:: Task to complete ::
Reproduce the following data verbatim, without the pictures.
------------------------------
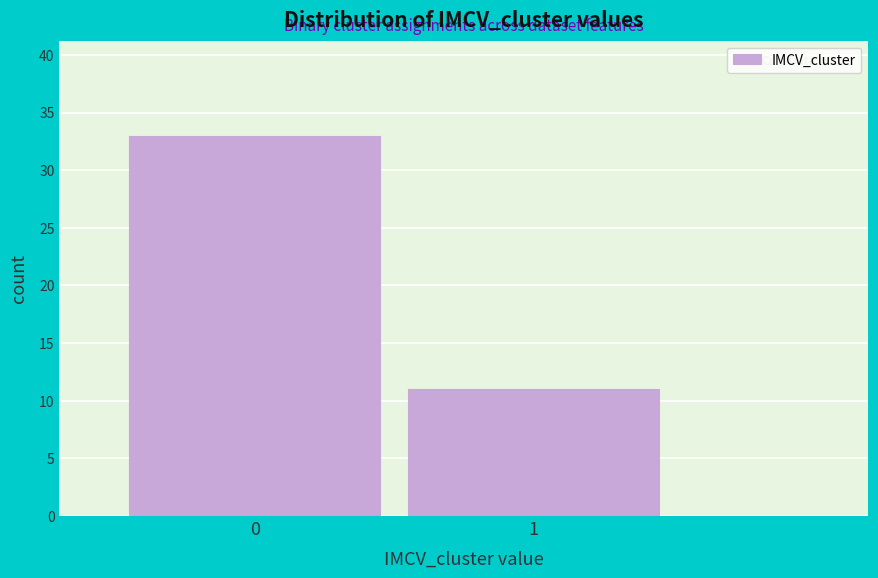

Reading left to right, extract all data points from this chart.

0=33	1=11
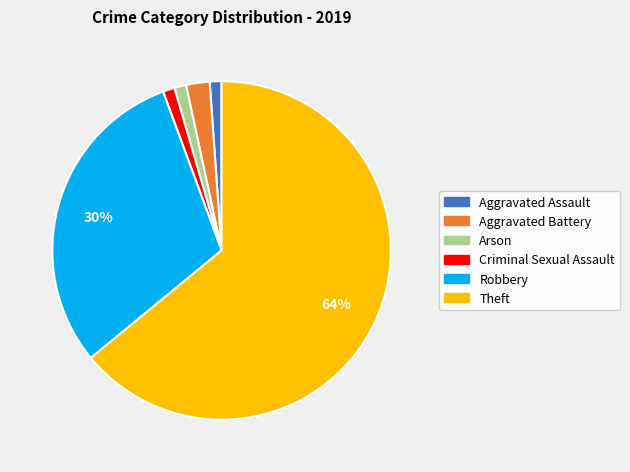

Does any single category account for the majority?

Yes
------------------------------
:: Written solution ::
Reading left to right, extract all data points from this chart.

0=33	1=11

Does any single category account for the majority?

Yes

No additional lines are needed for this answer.